Unlike hepatitis C, HIV remains a chronic infection that requires a lifetime of treatment. This is why a new antiviral candidate that looks highly effective and easy to tolerate could drive growth for the company in the years ahead.

The Food and Drug Administration is expected to deliver an approval decision on or before Feb. 12 for Gilead's combination of bictegravir, emtricitabine, and tenofovir alafenamide for chronic treatment of HIV patients. If the combo is approved, as is widely expected, EvaluatePharma thinks sales of the drug could reach $4.4 billion in 2022.

While Gilead's new HIV combo winds its way toward pharmacy shelves, a next-generation cell-based cancer therapy is already bringing fresh hope to some cancer patients who had run into brick walls treatment-wise.

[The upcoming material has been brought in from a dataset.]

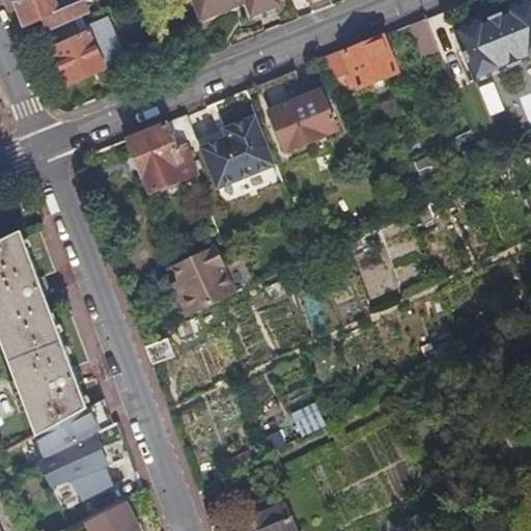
[(81,0),(18,0),(15,2),(24,26),(43,19),(48,31),(81,18),(88,15),(81,0)]
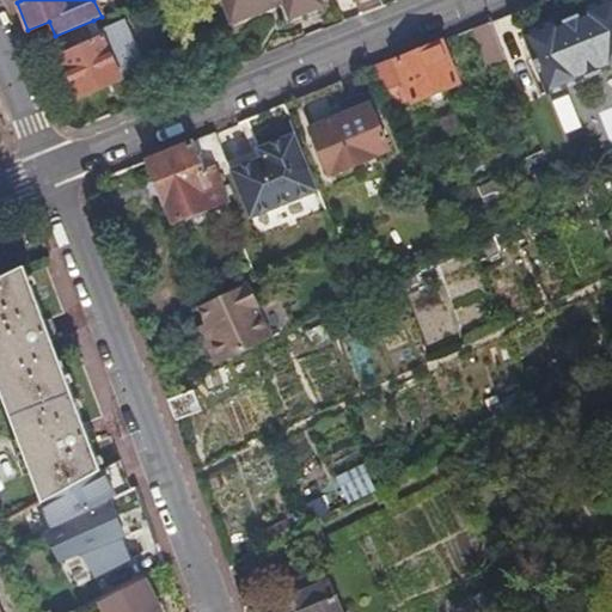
[(320,4),(318,0),(221,0),(230,20),(281,0),(282,0),(289,17),(320,4)]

Non-Hodgkin lymphoma patients who relapse or just don't respond to existing treatments are so difficult to treat that oncologists used to get excited when new drug candidates made tiny dents in disease activity. With this in mind, imagine how thrilled they'll be to learn that 15 months after receiving a single infusion of Gilead's Yescarta, 40% of these advanced-stage lymphoma patients were still in complete remission. Although the initial launch has been slow, stellar data is expected to raise annual Yescarta sales to a peak of around $2.6 billion.

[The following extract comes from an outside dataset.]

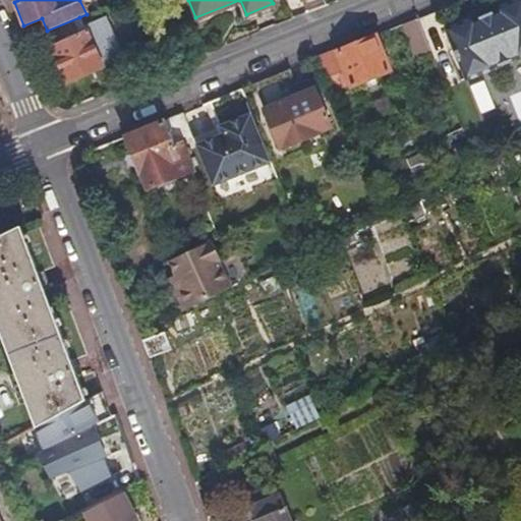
[(302,0),(306,12),(325,5),(323,0),(302,0)]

While new HIV and oncology drugs should offset HCV losses in the quarters ahead, Gilead Sciences will also advance one of the most promising programs aimed at nonalcoholic steatohepatitis. NASH is a life-threatening liver condition associated with excess fat storage, and one of Gilead's candidates just showed it significantly reduces patients' liver fat content in what may have been one of the most underappreciated readouts of the year.

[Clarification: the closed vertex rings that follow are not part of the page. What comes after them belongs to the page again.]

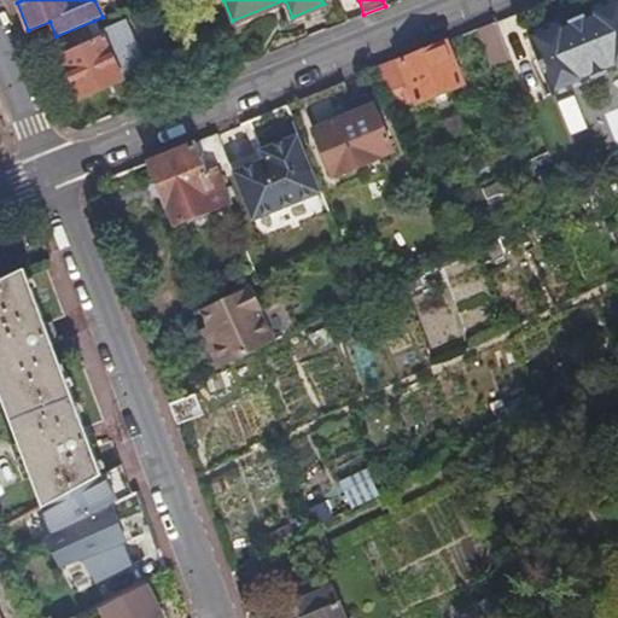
[(617,0),(592,11),(595,19),(584,18),(571,24),(566,30),(563,23),(531,35),(555,94),(587,82),(586,79),(594,77),(607,71),(613,66),(616,70),(617,69),(617,0)]
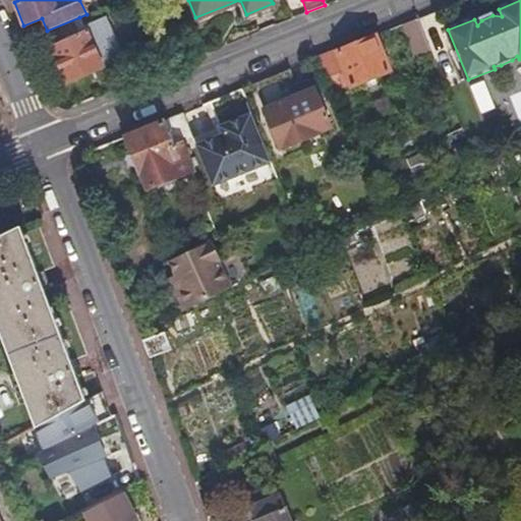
[(79,17),(47,31),(45,33),(68,82),(123,58),(106,19),(84,29),(79,17)]
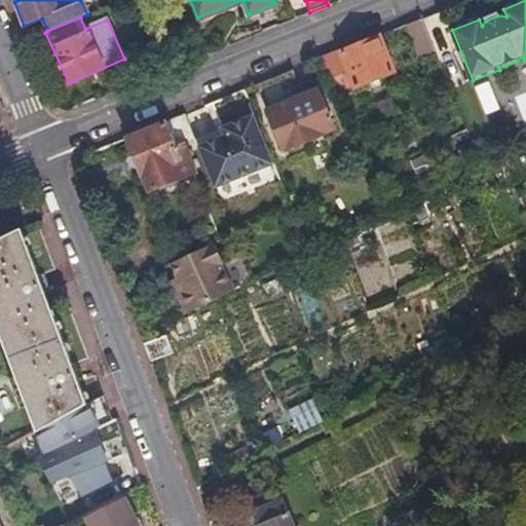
[(422,20),(408,25),(419,50),(433,44),(422,20)]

Gilead has long assumed that a highly effective NASH therapy will have to do more than simply lower liver fat content, which is why it's exploring a combined approach that will test its shareholders' patience. With spending on medicines to treat NASH expected to reach $40 billion by 2025, though, it's well worth the wait.

In the numbers

With Yescarta already approved, and another potential blockbuster HIV therapy largely expected to get a green light, Gilead Sciences CEO John Milligan thinks the company's bottom line could stabilize and perhaps begin rising in 2018. If that's the case, this stock at recent prices has "deep value" written all over it.

Free cash flow is calculated as all the cash generated by a company's operations, minus capital invested to keep those operations humming along. You can also think of free cash flow as profits that a company can return to shareholders in the form of dividends and share buybacks, or use to make acquisitions.

Over the past year, Gilead's operations generated a whopping $11.8 billion in free cash flow, or about $8.91 per share. That's not too bad for a stock that's been trading at about $74 lately. If profits begin rising again in 2018, as Milligan suggested, returns could get even better.